Task goal =
Everything from the line with "Elektronische onderdelen" through the end of the entries must be transcribed exactly; no other lines belong in the answer.
------------
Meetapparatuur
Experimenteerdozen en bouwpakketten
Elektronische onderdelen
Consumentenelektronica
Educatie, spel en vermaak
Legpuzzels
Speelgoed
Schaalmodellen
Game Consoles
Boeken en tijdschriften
------------
Exercise output =
Elektronische onderdelen
Consumentenelektronica
Educatie, spel en vermaak
Legpuzzels
Speelgoed
Schaalmodellen
Game Consoles
Boeken en tijdschriften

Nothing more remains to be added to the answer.